Suddenly, the noise stops.
“They stop for a bit but then they start up again,” Chloe whispers behind my shoulder.
When I turn I find her clutching Bea in her arms, my little princess panting drool onto Chloe’s Aztec-inspired sweater. Sure enough, moments later the banging resumes. Perhaps because I’m overtired and worried but before I know what I’m doing I’m dialing 9-1-1, making shooing motions at Chloe and Clive. “You guys can go if you want,” I say. When they continue to stare at me I realize I have yet to pay them. At this point, though, I’m grateful for the company.

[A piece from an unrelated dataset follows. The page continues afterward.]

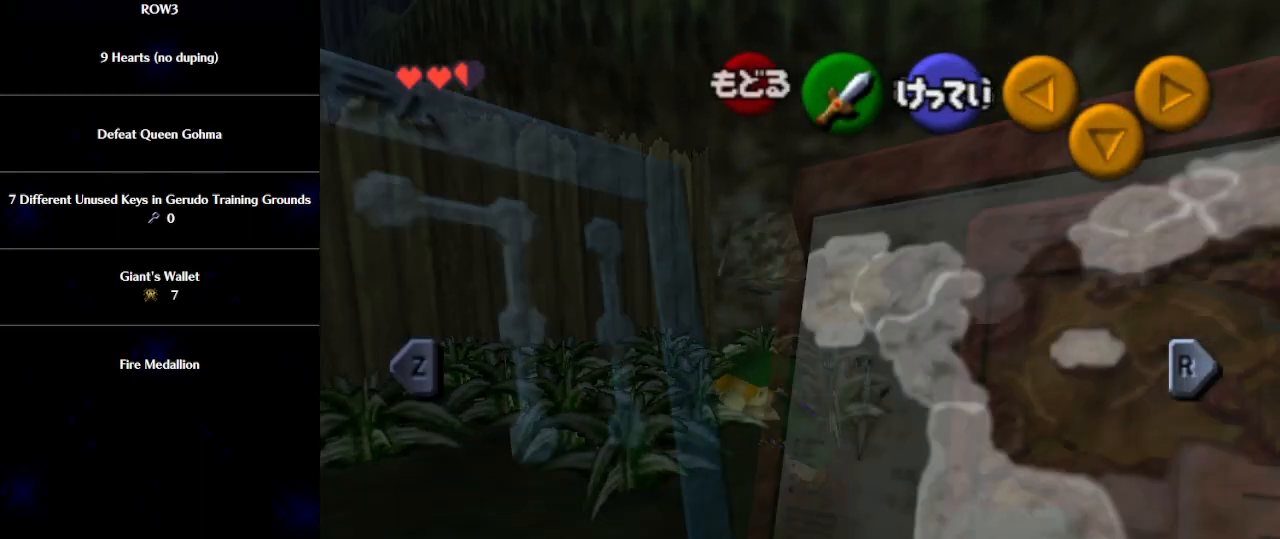
{"buttons": [], "left_stick": "center", "events": [[267, "left_stick", "left"], [333, "Z", "down"], [367, "Z", "up"], [367, "left_stick", "center"]]}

On the phone, the dispatcher greets me with a perky, confident tone. She asks for the problem and I tell her. She seems oddly hesitant for an emergency phone line. She asks for background information.

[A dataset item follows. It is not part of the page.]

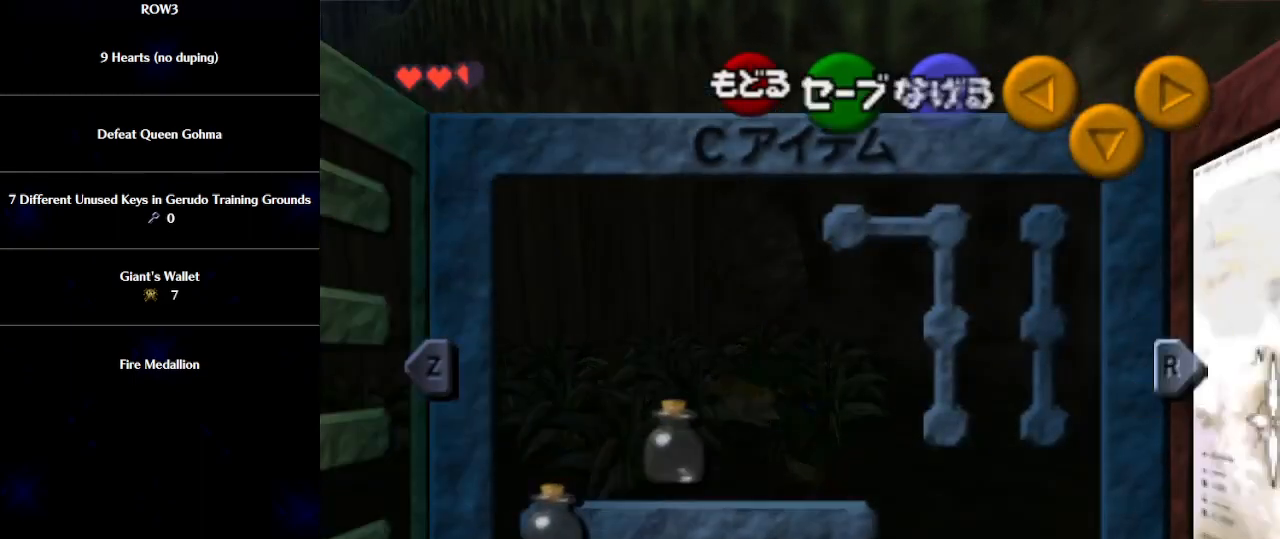
{"buttons": [], "left_stick": "up", "events": [[217, "START", "down"], [300, "START", "up"], [367, "left_stick", "up"]]}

“Oh, for,” I close my eyes and speak to her with the patience one reserves for reprimanding small children. “I just heard scratching and now whoever it is seems to be banging against the door. He’s relentless. I need a cop dispatched to the area so he can be caught.”
“I understand that, sir,” says the dispatcher. “But if you heard the noise begin as you say, at five o’clock, why have you waited until six-thirty to call us?”
I’m dumbfounded, not expecting Sherlock Holmes to pre-screen my call. At a loss for an answer to appease the dispatcher, I panic and hang up quickly.
“Why did you hang up?!” cries Chloe. Bea barks as though she too is off-put by my behavior. I rub my eyes with my free hand, not liking the look of where this is going.
After a moment of silence between the three of us I put the phone down and turn to Clive. Finally reaching a credible solution in my mind I tell him, “I’m going up on the roof. Try and get him from above.”
Clive clears his throat and offers to lend me a hand. At the door we fumble and decide it would be better to bring weapons along with us, just in case. The three of us run around my kitchen, brandishing various random instruments of defense. I grab a frying pan and Clive takes the butcher knife. Chloe is running around behind us wielding my electric can opener.
At the door of the apartment we leave the girl behind and head for the stairwell. The sound of Clive’s footsteps shadow mine as we take the stairs two at a time. The stairwell smells like piss and paint thinner. Through the heavy metal door we exit out onto the roof. Rain stings my face and the wind forces me to lean into it as I pull the hood of my sweater down as far as I am able. It’s almost impossible to see in the blackness but there is a light, emanating from a distance several meters away. I tug on Clive’s sleeve, not noticing that he’s now ahead of me and he turns, nodding. We head towards the beacon while I attempt to sort out this mystery noise.
It isn’t until we approach the light that I realize it is a lamp. Next to it are two men in dark overalls, tool boxes open on the gravel roof, reinforcing the beams of the fire escape. They turn and stare at us in surprise.